-- Data records follows --

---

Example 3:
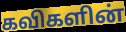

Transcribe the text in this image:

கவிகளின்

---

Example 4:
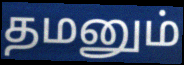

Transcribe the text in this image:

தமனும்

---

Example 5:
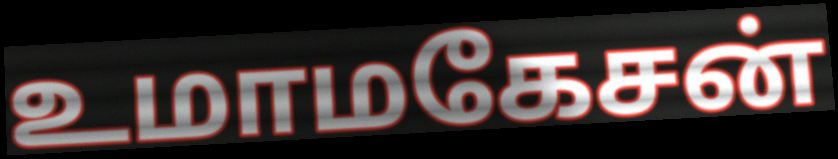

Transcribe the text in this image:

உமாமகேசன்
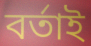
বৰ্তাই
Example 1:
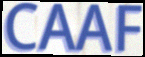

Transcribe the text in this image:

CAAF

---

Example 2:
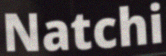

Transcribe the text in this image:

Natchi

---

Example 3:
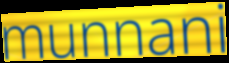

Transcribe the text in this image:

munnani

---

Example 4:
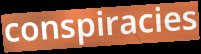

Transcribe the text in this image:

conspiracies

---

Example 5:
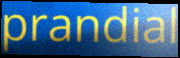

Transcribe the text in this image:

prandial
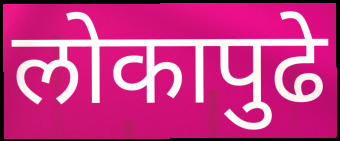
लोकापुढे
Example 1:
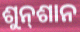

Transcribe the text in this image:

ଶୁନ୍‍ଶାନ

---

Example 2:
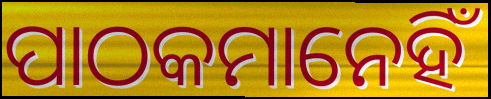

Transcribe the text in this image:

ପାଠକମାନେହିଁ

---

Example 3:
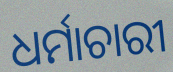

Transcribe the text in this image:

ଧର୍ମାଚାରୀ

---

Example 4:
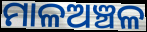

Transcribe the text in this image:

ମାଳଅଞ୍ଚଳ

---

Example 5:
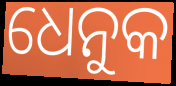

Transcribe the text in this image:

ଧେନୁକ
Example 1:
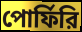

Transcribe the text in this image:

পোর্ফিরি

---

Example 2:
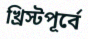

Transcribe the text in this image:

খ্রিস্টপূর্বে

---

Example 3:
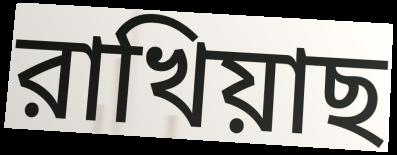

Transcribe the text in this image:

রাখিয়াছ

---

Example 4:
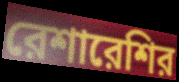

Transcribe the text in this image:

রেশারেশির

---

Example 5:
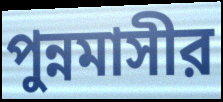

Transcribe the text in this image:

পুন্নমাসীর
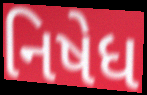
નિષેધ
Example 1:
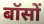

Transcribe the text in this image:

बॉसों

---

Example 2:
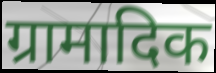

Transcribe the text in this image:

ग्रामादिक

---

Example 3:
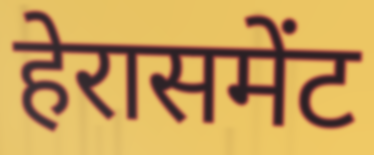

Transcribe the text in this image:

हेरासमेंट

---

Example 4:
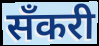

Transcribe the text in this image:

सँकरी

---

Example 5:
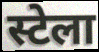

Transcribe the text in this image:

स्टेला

-- Data records concluded --

## Problem details
I'd like the material duplicated exactly, without its pictures.

## Output below
---

Example 3:

Transcribe the text in this image:

கவிகளின்

---

Example 4:

Transcribe the text in this image:

தமனும்

---

Example 5:

Transcribe the text in this image:

உமாமகேசன்
বৰ্তাই
Example 1:

Transcribe the text in this image:

CAAF

---

Example 2:

Transcribe the text in this image:

Natchi

---

Example 3:

Transcribe the text in this image:

munnani

---

Example 4:

Transcribe the text in this image:

conspiracies

---

Example 5:

Transcribe the text in this image:

prandial
लोकापुढे
Example 1:

Transcribe the text in this image:

ଶୁନ୍‍ଶାନ

---

Example 2:

Transcribe the text in this image:

ପାଠକମାନେହିଁ

---

Example 3:

Transcribe the text in this image:

ଧର୍ମାଚାରୀ

---

Example 4:

Transcribe the text in this image:

ମାଳଅଞ୍ଚଳ

---

Example 5:

Transcribe the text in this image:

ଧେନୁକ
Example 1:

Transcribe the text in this image:

পোর্ফিরি

---

Example 2:

Transcribe the text in this image:

খ্রিস্টপূর্বে

---

Example 3:

Transcribe the text in this image:

রাখিয়াছ

---

Example 4:

Transcribe the text in this image:

রেশারেশির

---

Example 5:

Transcribe the text in this image:

পুন্নমাসীর
નિષેધ
Example 1:

Transcribe the text in this image:

बॉसों

---

Example 2:

Transcribe the text in this image:

ग्रामादिक

---

Example 3:

Transcribe the text in this image:

हेरासमेंट

---

Example 4:

Transcribe the text in this image:

सँकरी

---

Example 5:

Transcribe the text in this image:

स्टेला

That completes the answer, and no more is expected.